═════ DATASET EXCERPTS ═════
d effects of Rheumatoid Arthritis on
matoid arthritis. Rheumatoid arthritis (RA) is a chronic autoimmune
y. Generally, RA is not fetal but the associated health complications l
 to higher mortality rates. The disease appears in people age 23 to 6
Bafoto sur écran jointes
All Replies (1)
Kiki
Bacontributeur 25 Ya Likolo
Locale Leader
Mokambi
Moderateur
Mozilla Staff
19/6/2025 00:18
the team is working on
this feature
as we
═════
═════ DATASET EXCERPTS ═════
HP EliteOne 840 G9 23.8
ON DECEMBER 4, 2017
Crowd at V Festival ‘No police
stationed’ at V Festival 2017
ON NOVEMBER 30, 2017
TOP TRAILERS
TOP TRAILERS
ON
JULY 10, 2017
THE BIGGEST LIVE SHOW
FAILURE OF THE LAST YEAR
═════
◆ ASSIGNED TASK ◆
Every line of the data that holds "Rheumatoid" should be counted, and only the total given.

◆ RESPONSE AREA ◆
2